**Exercise requirements**
Copy out every line of the material below word for word, in the same order and with the same line breaks.

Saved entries
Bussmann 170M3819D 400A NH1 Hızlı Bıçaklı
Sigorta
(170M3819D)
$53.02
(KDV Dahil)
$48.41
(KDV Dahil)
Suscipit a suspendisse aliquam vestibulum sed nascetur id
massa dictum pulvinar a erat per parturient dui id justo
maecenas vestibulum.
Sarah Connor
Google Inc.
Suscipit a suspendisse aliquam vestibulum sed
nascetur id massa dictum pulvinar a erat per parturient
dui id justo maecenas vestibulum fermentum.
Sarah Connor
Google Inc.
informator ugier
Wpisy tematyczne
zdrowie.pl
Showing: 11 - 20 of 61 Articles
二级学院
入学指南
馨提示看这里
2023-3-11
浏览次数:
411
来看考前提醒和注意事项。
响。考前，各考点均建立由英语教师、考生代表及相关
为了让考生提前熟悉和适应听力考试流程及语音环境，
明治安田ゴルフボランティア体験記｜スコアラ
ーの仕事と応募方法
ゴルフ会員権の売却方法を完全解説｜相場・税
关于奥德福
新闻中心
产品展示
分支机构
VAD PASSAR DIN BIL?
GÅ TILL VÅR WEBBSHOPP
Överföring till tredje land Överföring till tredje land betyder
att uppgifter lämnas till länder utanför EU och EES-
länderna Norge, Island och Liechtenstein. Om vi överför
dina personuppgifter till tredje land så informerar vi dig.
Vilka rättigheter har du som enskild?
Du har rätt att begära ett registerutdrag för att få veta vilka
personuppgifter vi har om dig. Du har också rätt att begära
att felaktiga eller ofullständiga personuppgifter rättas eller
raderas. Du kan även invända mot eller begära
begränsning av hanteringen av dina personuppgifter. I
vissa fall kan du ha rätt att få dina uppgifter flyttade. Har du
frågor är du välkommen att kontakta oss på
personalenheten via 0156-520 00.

**Answer section**
Bussmann 170M3819D 400A NH1 Hızlı Bıçaklı
Sigorta
(170M3819D)
$53.02
(KDV Dahil)
$48.41
(KDV Dahil)
Suscipit a suspendisse aliquam vestibulum sed nascetur id
massa dictum pulvinar a erat per parturient dui id justo
maecenas vestibulum.
Sarah Connor
Google Inc.
Suscipit a suspendisse aliquam vestibulum sed
nascetur id massa dictum pulvinar a erat per parturient
dui id justo maecenas vestibulum fermentum.
Sarah Connor
Google Inc.
informator ugier
Wpisy tematyczne
zdrowie.pl
Showing: 11 - 20 of 61 Articles
二级学院
入学指南
馨提示看这里
2023-3-11
浏览次数:
411
来看考前提醒和注意事项。
响。考前，各考点均建立由英语教师、考生代表及相关
为了让考生提前熟悉和适应听力考试流程及语音环境，
明治安田ゴルフボランティア体験記｜スコアラ
ーの仕事と応募方法
ゴルフ会員権の売却方法を完全解説｜相場・税
关于奥德福
新闻中心
产品展示
分支机构
VAD PASSAR DIN BIL?
GÅ TILL VÅR WEBBSHOPP
Överföring till tredje land Överföring till tredje land betyder
att uppgifter lämnas till länder utanför EU och EES-
länderna Norge, Island och Liechtenstein. Om vi överför
dina personuppgifter till tredje land så informerar vi dig.
Vilka rättigheter har du som enskild?
Du har rätt att begära ett registerutdrag för att få veta vilka
personuppgifter vi har om dig. Du har också rätt att begära
att felaktiga eller ofullständiga personuppgifter rättas eller
raderas. Du kan även invända mot eller begära
begränsning av hanteringen av dina personuppgifter. I
vissa fall kan du ha rätt att få dina uppgifter flyttade. Har du
frågor är du välkommen att kontakta oss på
personalenheten via 0156-520 00.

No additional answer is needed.